Records for the task -
---+---

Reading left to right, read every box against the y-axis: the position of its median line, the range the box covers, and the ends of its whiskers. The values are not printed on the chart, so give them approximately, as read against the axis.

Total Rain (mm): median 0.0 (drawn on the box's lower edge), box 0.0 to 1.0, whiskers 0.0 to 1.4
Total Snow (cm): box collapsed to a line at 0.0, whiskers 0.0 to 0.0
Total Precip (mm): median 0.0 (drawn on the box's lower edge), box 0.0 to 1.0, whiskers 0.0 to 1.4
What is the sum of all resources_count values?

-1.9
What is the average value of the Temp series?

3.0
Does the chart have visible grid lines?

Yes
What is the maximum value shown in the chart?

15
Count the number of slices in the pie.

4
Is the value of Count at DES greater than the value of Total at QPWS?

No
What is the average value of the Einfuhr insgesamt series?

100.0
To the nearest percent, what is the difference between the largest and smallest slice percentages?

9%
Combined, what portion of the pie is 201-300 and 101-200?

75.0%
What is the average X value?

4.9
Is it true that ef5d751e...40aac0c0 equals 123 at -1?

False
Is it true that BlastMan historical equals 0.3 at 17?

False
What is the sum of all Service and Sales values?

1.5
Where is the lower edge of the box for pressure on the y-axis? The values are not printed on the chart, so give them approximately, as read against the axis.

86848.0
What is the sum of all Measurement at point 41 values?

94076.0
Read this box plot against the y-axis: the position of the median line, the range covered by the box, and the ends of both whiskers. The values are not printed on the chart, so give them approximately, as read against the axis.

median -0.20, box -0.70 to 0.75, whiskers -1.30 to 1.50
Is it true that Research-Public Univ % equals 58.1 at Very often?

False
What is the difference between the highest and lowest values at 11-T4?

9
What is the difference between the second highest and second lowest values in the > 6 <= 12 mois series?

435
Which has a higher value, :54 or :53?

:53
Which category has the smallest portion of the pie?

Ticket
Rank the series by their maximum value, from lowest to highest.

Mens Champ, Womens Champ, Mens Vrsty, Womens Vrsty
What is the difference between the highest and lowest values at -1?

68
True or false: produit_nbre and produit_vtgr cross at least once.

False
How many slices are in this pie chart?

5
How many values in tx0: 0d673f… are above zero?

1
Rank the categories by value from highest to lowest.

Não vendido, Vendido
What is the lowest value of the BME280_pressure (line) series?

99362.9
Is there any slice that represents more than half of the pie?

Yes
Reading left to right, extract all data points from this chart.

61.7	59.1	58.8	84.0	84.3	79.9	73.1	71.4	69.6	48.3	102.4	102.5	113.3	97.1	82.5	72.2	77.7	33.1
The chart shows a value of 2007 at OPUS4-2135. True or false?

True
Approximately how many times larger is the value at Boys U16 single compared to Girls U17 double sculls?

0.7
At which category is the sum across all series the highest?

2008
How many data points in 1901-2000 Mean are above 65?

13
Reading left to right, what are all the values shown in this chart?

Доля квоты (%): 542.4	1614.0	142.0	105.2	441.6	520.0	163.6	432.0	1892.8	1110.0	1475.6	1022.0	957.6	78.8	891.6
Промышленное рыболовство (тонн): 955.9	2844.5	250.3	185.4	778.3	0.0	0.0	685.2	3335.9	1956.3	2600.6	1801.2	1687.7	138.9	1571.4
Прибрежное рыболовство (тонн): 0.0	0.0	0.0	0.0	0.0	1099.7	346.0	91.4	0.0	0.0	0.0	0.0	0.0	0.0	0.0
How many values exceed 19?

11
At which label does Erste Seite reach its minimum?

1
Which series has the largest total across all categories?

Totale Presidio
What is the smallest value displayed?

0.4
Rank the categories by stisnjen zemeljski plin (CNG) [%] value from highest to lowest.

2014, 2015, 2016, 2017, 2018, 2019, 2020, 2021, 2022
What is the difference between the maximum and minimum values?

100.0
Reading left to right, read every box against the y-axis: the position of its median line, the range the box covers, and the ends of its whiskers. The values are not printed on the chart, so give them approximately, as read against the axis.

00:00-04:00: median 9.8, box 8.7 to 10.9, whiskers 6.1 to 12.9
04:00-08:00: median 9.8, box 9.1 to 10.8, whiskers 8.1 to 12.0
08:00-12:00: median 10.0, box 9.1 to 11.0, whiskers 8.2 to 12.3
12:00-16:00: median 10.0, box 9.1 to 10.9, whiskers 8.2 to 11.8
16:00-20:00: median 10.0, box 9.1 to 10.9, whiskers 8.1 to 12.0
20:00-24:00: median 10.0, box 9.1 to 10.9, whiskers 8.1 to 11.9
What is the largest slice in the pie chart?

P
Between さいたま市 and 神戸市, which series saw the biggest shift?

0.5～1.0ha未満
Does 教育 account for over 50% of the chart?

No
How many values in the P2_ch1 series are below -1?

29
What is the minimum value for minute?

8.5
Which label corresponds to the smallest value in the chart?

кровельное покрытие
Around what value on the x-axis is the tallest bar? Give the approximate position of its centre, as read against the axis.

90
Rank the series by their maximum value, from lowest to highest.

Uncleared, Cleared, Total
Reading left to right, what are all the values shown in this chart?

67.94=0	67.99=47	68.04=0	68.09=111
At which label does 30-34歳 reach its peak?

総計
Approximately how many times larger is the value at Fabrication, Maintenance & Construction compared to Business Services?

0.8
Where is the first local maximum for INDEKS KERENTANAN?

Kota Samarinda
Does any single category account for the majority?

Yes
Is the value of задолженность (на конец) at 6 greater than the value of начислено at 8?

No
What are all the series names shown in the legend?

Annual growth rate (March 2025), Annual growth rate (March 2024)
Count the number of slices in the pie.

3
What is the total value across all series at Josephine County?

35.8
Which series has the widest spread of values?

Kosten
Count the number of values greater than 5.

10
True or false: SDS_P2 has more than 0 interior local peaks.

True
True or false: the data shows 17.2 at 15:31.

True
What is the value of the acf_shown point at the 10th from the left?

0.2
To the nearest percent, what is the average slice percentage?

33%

---+---

The task -
Copy out all of the records above word for word, from first line to last.

Your response -
Reading left to right, read every box against the y-axis: the position of its median line, the range the box covers, and the ends of its whiskers. The values are not printed on the chart, so give them approximately, as read against the axis.

Total Rain (mm): median 0.0 (drawn on the box's lower edge), box 0.0 to 1.0, whiskers 0.0 to 1.4
Total Snow (cm): box collapsed to a line at 0.0, whiskers 0.0 to 0.0
Total Precip (mm): median 0.0 (drawn on the box's lower edge), box 0.0 to 1.0, whiskers 0.0 to 1.4
What is the sum of all resources_count values?

-1.9
What is the average value of the Temp series?

3.0
Does the chart have visible grid lines?

Yes
What is the maximum value shown in the chart?

15
Count the number of slices in the pie.

4
Is the value of Count at DES greater than the value of Total at QPWS?

No
What is the average value of the Einfuhr insgesamt series?

100.0
To the nearest percent, what is the difference between the largest and smallest slice percentages?

9%
Combined, what portion of the pie is 201-300 and 101-200?

75.0%
What is the average X value?

4.9
Is it true that ef5d751e...40aac0c0 equals 123 at -1?

False
Is it true that BlastMan historical equals 0.3 at 17?

False
What is the sum of all Service and Sales values?

1.5
Where is the lower edge of the box for pressure on the y-axis? The values are not printed on the chart, so give them approximately, as read against the axis.

86848.0
What is the sum of all Measurement at point 41 values?

94076.0
Read this box plot against the y-axis: the position of the median line, the range covered by the box, and the ends of both whiskers. The values are not printed on the chart, so give them approximately, as read against the axis.

median -0.20, box -0.70 to 0.75, whiskers -1.30 to 1.50
Is it true that Research-Public Univ % equals 58.1 at Very often?

False
What is the difference between the highest and lowest values at 11-T4?

9
What is the difference between the second highest and second lowest values in the > 6 <= 12 mois series?

435
Which has a higher value, :54 or :53?

:53
Which category has the smallest portion of the pie?

Ticket
Rank the series by their maximum value, from lowest to highest.

Mens Champ, Womens Champ, Mens Vrsty, Womens Vrsty
What is the difference between the highest and lowest values at -1?

68
True or false: produit_nbre and produit_vtgr cross at least once.

False
How many slices are in this pie chart?

5
How many values in tx0: 0d673f… are above zero?

1
Rank the categories by value from highest to lowest.

Não vendido, Vendido
What is the lowest value of the BME280_pressure (line) series?

99362.9
Is there any slice that represents more than half of the pie?

Yes
Reading left to right, extract all data points from this chart.

61.7	59.1	58.8	84.0	84.3	79.9	73.1	71.4	69.6	48.3	102.4	102.5	113.3	97.1	82.5	72.2	77.7	33.1
The chart shows a value of 2007 at OPUS4-2135. True or false?

True
Approximately how many times larger is the value at Boys U16 single compared to Girls U17 double sculls?

0.7
At which category is the sum across all series the highest?

2008
How many data points in 1901-2000 Mean are above 65?

13
Reading left to right, what are all the values shown in this chart?

Доля квоты (%): 542.4	1614.0	142.0	105.2	441.6	520.0	163.6	432.0	1892.8	1110.0	1475.6	1022.0	957.6	78.8	891.6
Промышленное рыболовство (тонн): 955.9	2844.5	250.3	185.4	778.3	0.0	0.0	685.2	3335.9	1956.3	2600.6	1801.2	1687.7	138.9	1571.4
Прибрежное рыболовство (тонн): 0.0	0.0	0.0	0.0	0.0	1099.7	346.0	91.4	0.0	0.0	0.0	0.0	0.0	0.0	0.0
How many values exceed 19?

11
At which label does Erste Seite reach its minimum?

1
Which series has the largest total across all categories?

Totale Presidio
What is the smallest value displayed?

0.4
Rank the categories by stisnjen zemeljski plin (CNG) [%] value from highest to lowest.

2014, 2015, 2016, 2017, 2018, 2019, 2020, 2021, 2022
What is the difference between the maximum and minimum values?

100.0
Reading left to right, read every box against the y-axis: the position of its median line, the range the box covers, and the ends of its whiskers. The values are not printed on the chart, so give them approximately, as read against the axis.

00:00-04:00: median 9.8, box 8.7 to 10.9, whiskers 6.1 to 12.9
04:00-08:00: median 9.8, box 9.1 to 10.8, whiskers 8.1 to 12.0
08:00-12:00: median 10.0, box 9.1 to 11.0, whiskers 8.2 to 12.3
12:00-16:00: median 10.0, box 9.1 to 10.9, whiskers 8.2 to 11.8
16:00-20:00: median 10.0, box 9.1 to 10.9, whiskers 8.1 to 12.0
20:00-24:00: median 10.0, box 9.1 to 10.9, whiskers 8.1 to 11.9
What is the largest slice in the pie chart?

P
Between さいたま市 and 神戸市, which series saw the biggest shift?

0.5～1.0ha未満
Does 教育 account for over 50% of the chart?

No
How many values in the P2_ch1 series are below -1?

29
What is the minimum value for minute?

8.5
Which label corresponds to the smallest value in the chart?

кровельное покрытие
Around what value on the x-axis is the tallest bar? Give the approximate position of its centre, as read against the axis.

90
Rank the series by their maximum value, from lowest to highest.

Uncleared, Cleared, Total
Reading left to right, what are all the values shown in this chart?

67.94=0	67.99=47	68.04=0	68.09=111
At which label does 30-34歳 reach its peak?

総計
Approximately how many times larger is the value at Fabrication, Maintenance & Construction compared to Business Services?

0.8
Where is the first local maximum for INDEKS KERENTANAN?

Kota Samarinda
Does any single category account for the majority?

Yes
Is the value of задолженность (на конец) at 6 greater than the value of начислено at 8?

No
What are all the series names shown in the legend?

Annual growth rate (March 2025), Annual growth rate (March 2024)
Count the number of slices in the pie.

3
What is the total value across all series at Josephine County?

35.8
Which series has the widest spread of values?

Kosten
Count the number of values greater than 5.

10
True or false: SDS_P2 has more than 0 interior local peaks.

True
True or false: the data shows 17.2 at 15:31.

True
What is the value of the acf_shown point at the 10th from the left?

0.2
To the nearest percent, what is the average slice percentage?

33%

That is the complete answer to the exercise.